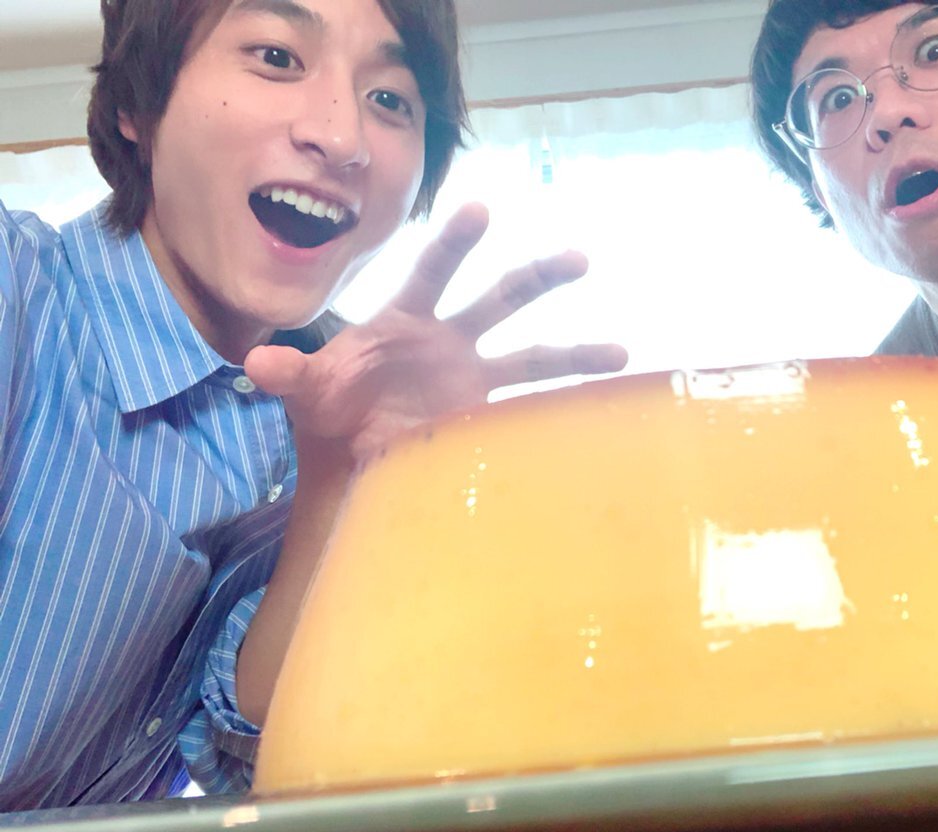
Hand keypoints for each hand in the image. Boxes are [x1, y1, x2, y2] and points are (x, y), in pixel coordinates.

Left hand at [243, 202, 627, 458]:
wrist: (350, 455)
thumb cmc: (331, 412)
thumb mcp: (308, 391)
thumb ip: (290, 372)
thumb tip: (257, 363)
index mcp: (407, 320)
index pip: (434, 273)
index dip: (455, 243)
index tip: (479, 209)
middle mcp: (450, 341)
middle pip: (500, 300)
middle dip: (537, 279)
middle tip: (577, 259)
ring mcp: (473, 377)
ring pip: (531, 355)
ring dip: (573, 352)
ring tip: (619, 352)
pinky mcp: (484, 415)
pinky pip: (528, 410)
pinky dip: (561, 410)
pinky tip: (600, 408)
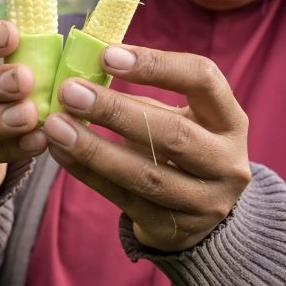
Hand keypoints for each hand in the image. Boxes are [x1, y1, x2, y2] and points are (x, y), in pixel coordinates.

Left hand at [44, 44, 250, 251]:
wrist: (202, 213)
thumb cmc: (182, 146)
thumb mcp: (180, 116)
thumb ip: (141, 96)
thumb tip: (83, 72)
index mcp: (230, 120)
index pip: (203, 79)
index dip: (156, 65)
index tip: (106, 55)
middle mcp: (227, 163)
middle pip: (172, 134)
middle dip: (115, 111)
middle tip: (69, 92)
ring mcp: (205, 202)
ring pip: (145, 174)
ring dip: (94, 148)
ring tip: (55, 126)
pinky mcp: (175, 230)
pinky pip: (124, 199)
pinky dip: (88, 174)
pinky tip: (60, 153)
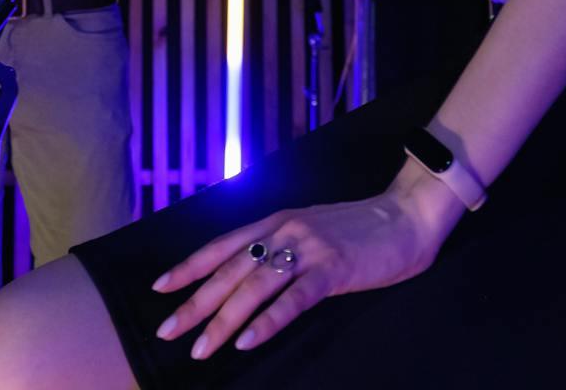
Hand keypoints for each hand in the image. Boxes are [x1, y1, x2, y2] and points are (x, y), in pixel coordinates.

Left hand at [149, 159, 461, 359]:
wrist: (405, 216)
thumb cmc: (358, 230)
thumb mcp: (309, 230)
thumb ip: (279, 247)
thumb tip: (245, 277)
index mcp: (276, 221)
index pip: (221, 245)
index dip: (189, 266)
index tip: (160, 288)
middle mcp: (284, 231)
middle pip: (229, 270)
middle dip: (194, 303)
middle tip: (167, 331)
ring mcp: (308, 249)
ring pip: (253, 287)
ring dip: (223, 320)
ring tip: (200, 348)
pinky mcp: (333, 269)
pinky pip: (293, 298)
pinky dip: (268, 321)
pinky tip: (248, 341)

--

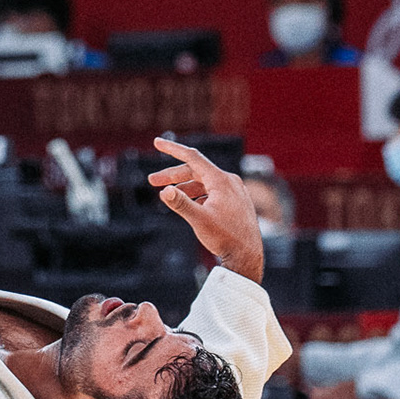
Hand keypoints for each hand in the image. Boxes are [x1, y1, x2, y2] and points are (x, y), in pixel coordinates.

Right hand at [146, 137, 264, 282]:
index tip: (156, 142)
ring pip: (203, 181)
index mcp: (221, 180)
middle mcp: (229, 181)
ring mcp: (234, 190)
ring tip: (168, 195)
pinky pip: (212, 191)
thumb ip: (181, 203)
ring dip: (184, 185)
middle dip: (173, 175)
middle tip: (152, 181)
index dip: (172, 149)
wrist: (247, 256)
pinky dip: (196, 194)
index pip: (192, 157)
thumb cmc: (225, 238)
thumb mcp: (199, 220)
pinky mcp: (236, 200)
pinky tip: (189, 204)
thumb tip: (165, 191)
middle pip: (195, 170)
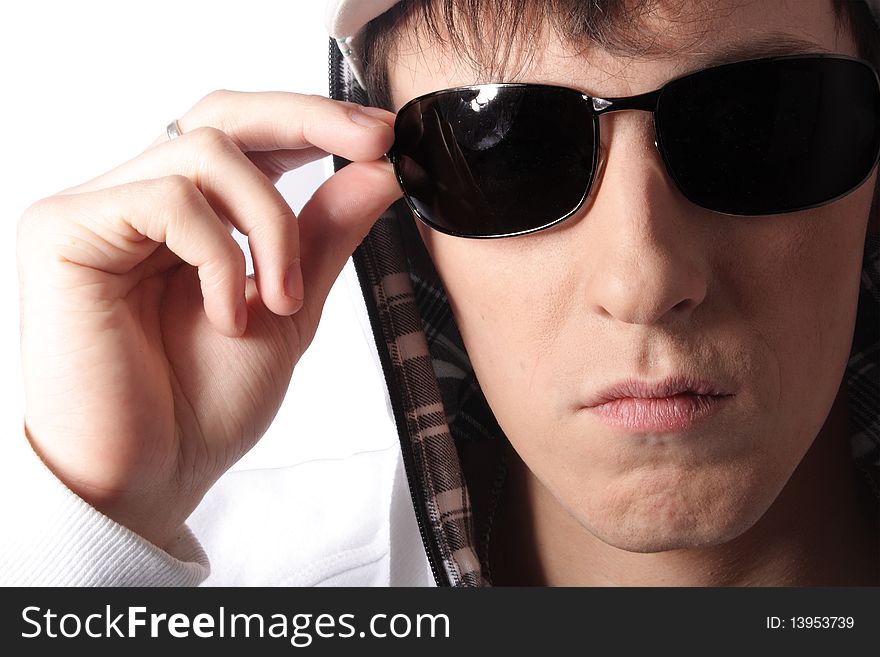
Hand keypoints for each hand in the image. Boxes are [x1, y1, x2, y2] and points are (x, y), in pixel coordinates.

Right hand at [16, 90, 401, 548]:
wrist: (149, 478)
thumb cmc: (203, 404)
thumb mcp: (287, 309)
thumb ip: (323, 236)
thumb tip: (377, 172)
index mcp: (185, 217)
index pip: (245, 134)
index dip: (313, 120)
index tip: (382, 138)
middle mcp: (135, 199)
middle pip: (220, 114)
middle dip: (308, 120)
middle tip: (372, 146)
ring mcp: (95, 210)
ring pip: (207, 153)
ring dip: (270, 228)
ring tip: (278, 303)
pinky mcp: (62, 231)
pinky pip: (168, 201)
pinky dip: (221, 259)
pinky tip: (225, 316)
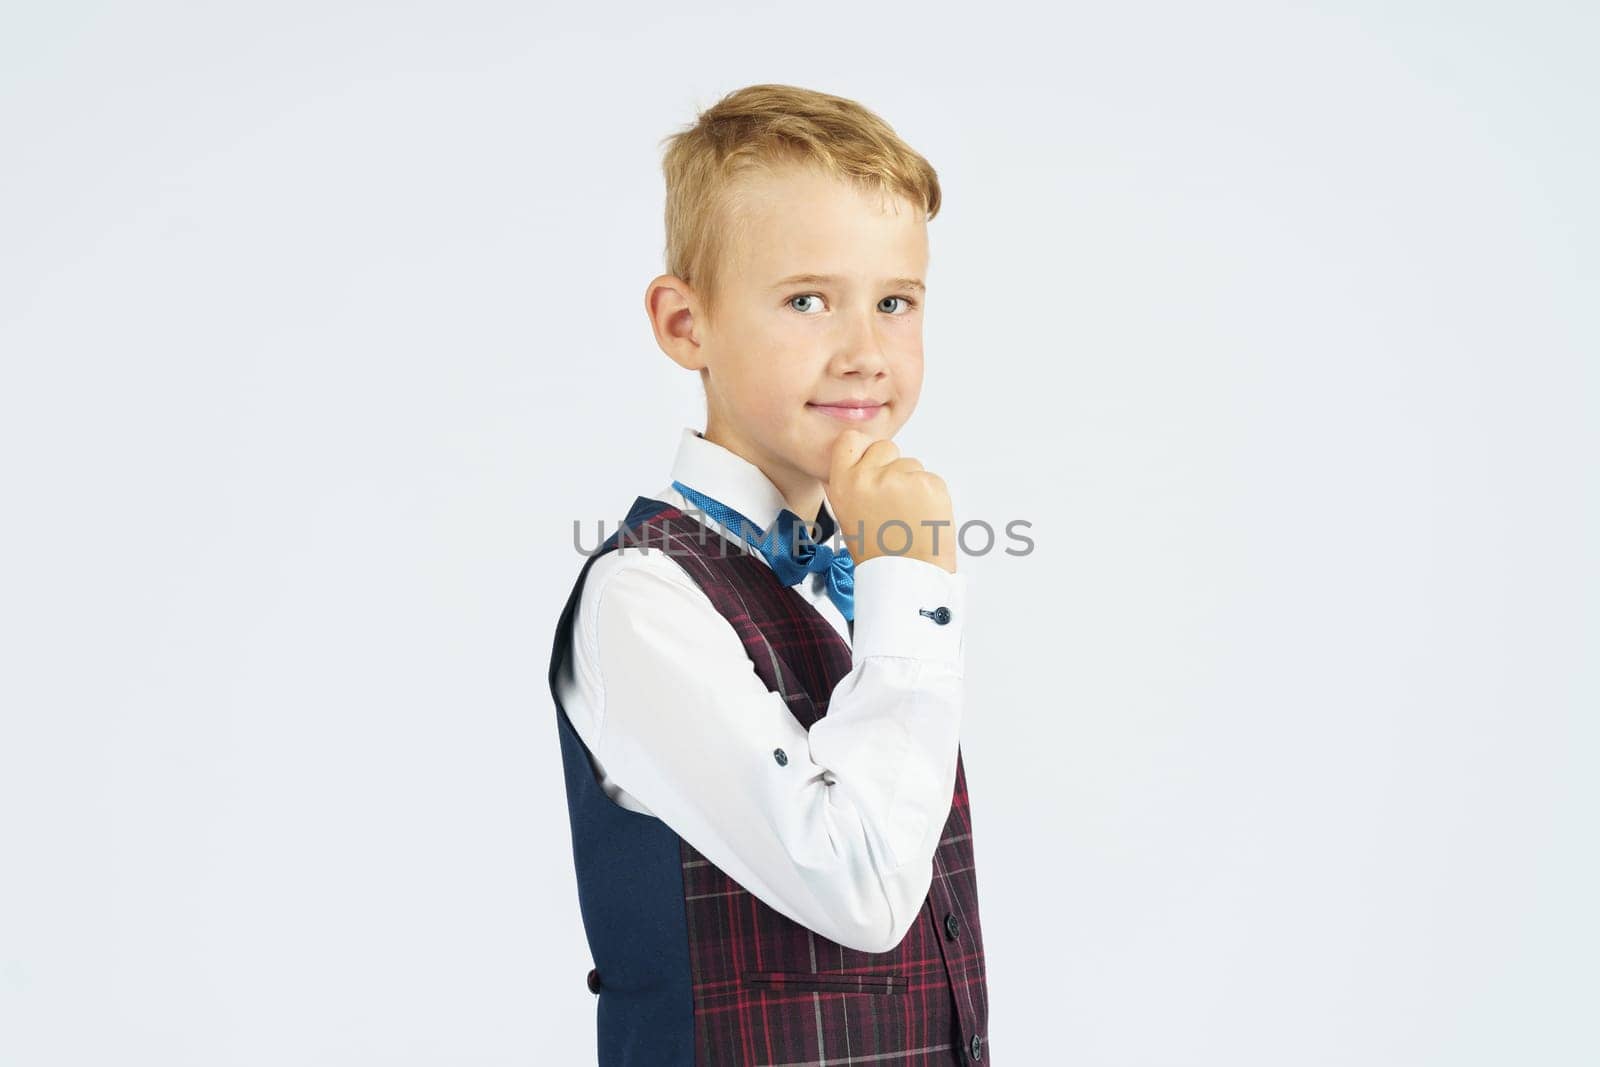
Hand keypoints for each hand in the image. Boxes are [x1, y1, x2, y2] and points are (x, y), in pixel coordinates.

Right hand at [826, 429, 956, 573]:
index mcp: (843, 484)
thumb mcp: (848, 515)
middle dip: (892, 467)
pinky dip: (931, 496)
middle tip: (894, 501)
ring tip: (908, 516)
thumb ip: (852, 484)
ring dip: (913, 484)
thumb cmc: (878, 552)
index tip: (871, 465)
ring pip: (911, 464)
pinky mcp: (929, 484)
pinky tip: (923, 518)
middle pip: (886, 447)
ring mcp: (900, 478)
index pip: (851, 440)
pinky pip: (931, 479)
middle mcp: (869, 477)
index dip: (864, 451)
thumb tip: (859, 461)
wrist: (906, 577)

YOUR OBJECTIVE: Start with the line above that contains "index tip: (871, 465)" and stop after the line that contains "wrist: (906, 577)". Output those lines exactly, and only those.

REPLY TO THE EXERCISE:
index tip: (871, 465)
ring pip: (911, 464)
pinky mcp: (929, 484)
pinky tip: (923, 518)
middle pip: (886, 447)
ring mcp: (900, 478)
index pip: (851, 440)
pinky pip: (931, 479)
middle mcp: (869, 477)
index dip: (864, 451)
thumb tip: (859, 461)
wrist: (906, 577)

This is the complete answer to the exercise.